Lionel estava empolgado e chamou alegremente seus filhos no andar abaixo para contar-lhes a história de seu bar mitsvá no Alasca.

Um ano depois, eu estava visitando meus avós em L.A. e pedi ao meu avô que me levasse até a casa de Lionel para que eu pudesse visitá-lo.

Então Papa contou-me que após ouvir a história de Lionel e seu bar mitsvá tardio, ele também estava preparado para ter o seu.

Meu avô relembrou a própria infância. Nasceu órfao, pois seu pai morrera na epidemia de tifo em 1918, quando sua mãe ainda estava grávida. Foi criado pela mãe, que trabalhava muito, mas jamais teve um pai para levá-lo à sinagoga para ter um bar mitsvá.

Porém eu nunca tinha oferecido aquilo a ele… Era falha minha ele, até aquela data, não ter celebrado seu bar mitsvá!

:Amanhã pela manhã, Papa,” eu prometi.

“Ótimo! Terei meu bar mitsvá amanhã cedo.”

Às 6h30 daquela sexta-feira, 10 de agosto de 2007, meu avô de 88 anos e eu fomos ao quintal da casa dele, onde o ajudei a colocar meu talit, coloquei delicadametne o tefilin de mão ao redor do seu braço, e o outro sobre a cabeça.

Papa recitou as bênçãos e o Shemá, e então recebi o abraço longo e carinhoso dele, enquanto cantávamos juntos Siman Tov U’Mazal Tov. Vovó e Vovô derramaram lágrimas de alegria.

Este foi o momento mais comovente da minha vida pessoal e rabínica – conseguir completar o círculo com meu avô.
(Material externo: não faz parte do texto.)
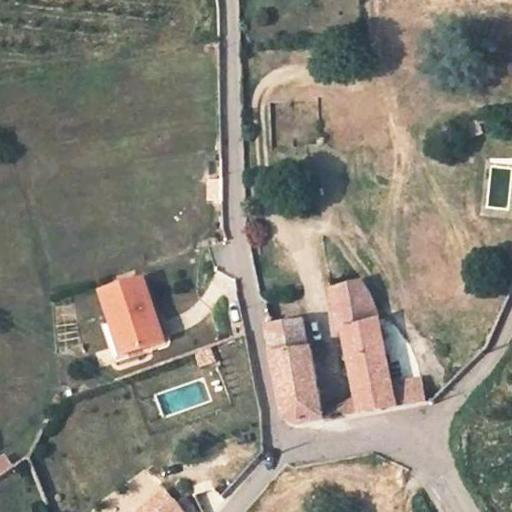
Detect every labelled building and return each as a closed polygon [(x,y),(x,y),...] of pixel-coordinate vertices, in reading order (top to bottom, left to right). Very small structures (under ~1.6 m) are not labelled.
[(327,136),(324,134),(322,135),(320,135),(319,137),(318,138),(318,140),(318,142),(319,144),(321,145),(322,145),(324,145),(326,145),(327,144),(329,142),(329,141),(329,139),(328,137),(327,136)] [(225,179),(211,181),(211,201),(226,200),(225,179)] [(144,280),(105,294),(114,329),(108,331),(118,364),(146,355),(144,349),(164,343),(144,280)] [(425,403),(423,387),(395,393),(381,326),(374,301),(366,290),(357,285),(332,292),(334,307),(345,332),(358,401),(360,415),(425,403)] [(322,422),(313,348),(307,348),(304,323),(267,329),(286,421),(300,426),(322,422)] [(421,382),(394,388),(395,393),(423,387),(421,382)] [(339,411),(347,418),(360,415),(358,401),(339,411)] [(174,455),(168,437),(156,441),(162,459),(174,455)] [(183,511),(167,492),(146,511),(140,503),(134,508),(137,511),(183,511)] [(201,511),(185,493),(175,501),(184,511),(201,511)]
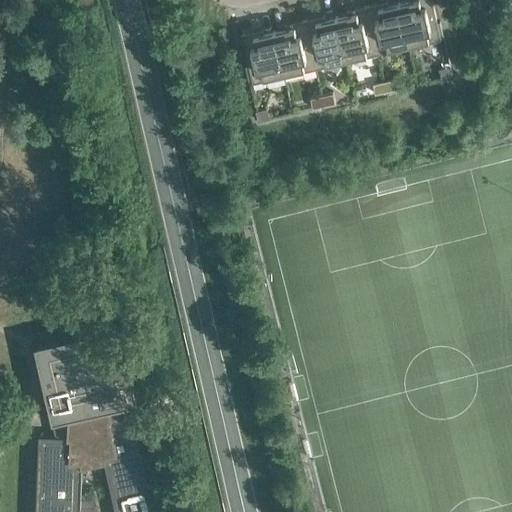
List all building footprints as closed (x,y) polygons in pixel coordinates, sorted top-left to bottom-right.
[(407,0),(399,2),(409,45),(427,41),(428,43),(441,39),(440,35),(443,35),(440,21),(437,21),(432,0),(407,0)] [(409,45),(399,2),(388,4),(387,1),(367,5),(378,54),(391,51),(391,49),(409,45)] [(348,14),(337,16),(347,59),(365,55),(365,57),(378,54),(367,5),(347,10),(348,14)] [(347,59),(337,16),(326,19),(325,15),(305,20),(316,68),(329,65),(328,63),(347,59)] [(285,28),(274,31),(284,74),(302,69),(303,71),(316,68),(305,20),(284,24),(285,28)] [(284,74),(274,31),(263,33),(263,29),(241,34),(248,65),(245,66),(249,79),(251,79),(252,83),(266,80),(266,78),(284,74)] [(453,76),(451,66),(439,68),(442,78),(453,76)] [(398,89),(398,88),(396,78),(384,81),(387,91),(398,89)] [(375,94),(387,91),(384,81),(373,83),(375,94)] [(336,103),(333,93),(322,95),(324,106),(336,103)] [(313,108),(324,106),(322,95),(310,98),(313,108)] [(258,120),(269,118),(267,108),(256,111),(258,120)] [(159,511),(117,324),(31,343),(43,395),(49,420),(52,419),(55,435),(37,434),(33,511),(159,511)]
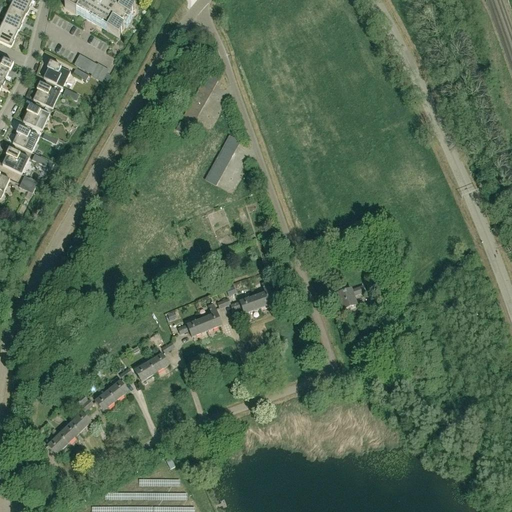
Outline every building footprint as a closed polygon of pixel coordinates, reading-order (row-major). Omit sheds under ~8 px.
[(33,0),(14,0),(10,9),(26,16),(33,0)] [(100,9),(84,0),(69,0),(65,8),(76,15),(78,12),(93,21),(100,9)] [(104,0),(84,0),(100,9),(104,0)] [(130,19),(135,9),(124,3),(122,5),(112,0),(104,0),(100,9),(125,23),(127,18),(130,19)] [(18,33),(26,16),(10,9),(2,25),(18,33)] [(122,27),(125,23),(100,9),(93,21),(108,30),(107,32),(119,39),(124,29),(122,27)] [(0,44),(10,49),(18,33),(2,25),(0,29),(0,44)] [(0,79),(5,82),(13,65),(0,58),(0,79)] [(63,89),(70,73),(51,64),(44,80),(63,89)] [(102,83),(108,73),(97,67),(91,77),(102,83)] [(89,77),(76,70),(73,75),(86,83),(89,77)] [(217,81),(207,76),(204,81),(214,87),(217,81)] [(211,92),(214,87),(204,81),(201,86),(211,92)] [(52,111),(60,95),(41,86),(33,102),(52,111)] [(208,97),(211,92),(201,86),(198,92),(208,97)] [(63,96),(76,102),(79,97),(65,91),(63,96)] [(205,103),(208,97),(198,92),(195,97),(205,103)] [(202,108),(205,103),(195,97),(192,103),(202,108)] [(199,114),(202,108),(192,103),(189,108),(199,114)] [(42,133),(50,116),(31,107),(23,123),(42,133)] [(196,119),(199,114),(189,108),(186,114),(196,119)] [(69,119),(55,112),(52,118),(66,125),(69,119)] [(193,125),(196,119),(186,114),(183,119),(193,125)] [(181,135),(186,127),(180,124),(176,132),(181,135)] [(32,154),(40,138),(20,129),(13,145),(32,154)] [(59,140),(45,134),(42,140),(56,146),(59,140)] [(236,149),(239,144),(229,138),(226,143),(236,149)] [(233,154),(236,149),(226,143),(223,149),(233,154)] [(231,160),(233,154),(223,149),(220,154),(231,160)] [(22,176),(29,160),(10,151),(2,167),(22,176)] [(228,165),(231,160),(220,154),(218,159),(228,165)] [(32,162),(45,168),(48,162),(35,156),(32,162)] [(177,158),(147,172),(152,181),(191,163),(187,156),(178,160),(177,158)] [(225,170),(228,165),(218,159),(215,165),(225,170)] [(222,176),(225,170),(215,165),(212,170),(222,176)] [(219,181),(222,176),(212,170),(209,176),(219,181)] [(0,199),(1,200),(10,181),(0,176),(0,199)] [(219,181),(209,176),(206,181),(216,186),(219,181)] [(32,195),(38,184),(24,177),(19,189),(32,195)] [(172,212),(194,204),(187,186),(165,194),(172,212)] [(241,200),(224,206),(230,222),(238,220),(243,235),(259,229),(254,214),(261,211),(258,202),(244,207),(241,200)] [(275,304),(267,284),(262,286),(265,294),(255,298),(260,310),(275,304)] [(357,307),(353,297),(366,293),(364,288),(352,293),(351,291),(337,296),(343,312),(357,307)] [(260,310),(255,298),(231,306),(233,312),(242,308),(244,315),(260,310)] [(198,310),(205,307),(203,302),(196,304),(198,310)] [(222,326),(214,306),(208,308),(212,317),(202,321),(207,332),(222,326)] [(167,316),(170,322),(177,319),(174,313),(167,316)] [(207,332),(202,321),(178,331),(180,336),(189,332),(192,338),(207,332)] [(165,353),(175,348),(172,343),(162,349),(165,353)] [(169,366),(162,355),(149,364),(155,375),(169,366)] [(155,375),(149,364),(135,373),(142,383),(155,375)] [(130,370),(125,374),(128,378),(133,375),(130,370)] [(116,403),(128,393),(120,383),(108,393),(116,403)] [(103,413),(116,403),(108,393),(96,403),(103,413)] [(82,406),(89,400),(85,396),(78,402),(82,406)] [(84,413),(93,405),(90,401),(81,409),(84,413)] [(79,435),(91,423),(82,414),(71,426),(79,435)] [(68,445),(79,435),(71,426),(59,437),(68,445)] [(56,457),(68,445),(59,437),(48,448),(56,457)] [(38,458),(46,450),(42,446),(34,454),(38,458)] [(171,459),(166,462),(171,471),(176,468),(171,459)]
Meu avô ligou imediatamente para minha mãe em Detroit, e enviou e-mails para meus oito irmãos que moram em todas as partes do mundo. Fui à Rádio Shack e comprei para meu avô uma tela grande para seu computador como presente de bar mitsvá, para que ele pudesse continuar se comunicando com todos os netos e seus mais de vinte bisnetos, durante os muitos e muitos anos felizes que viriam a seguir.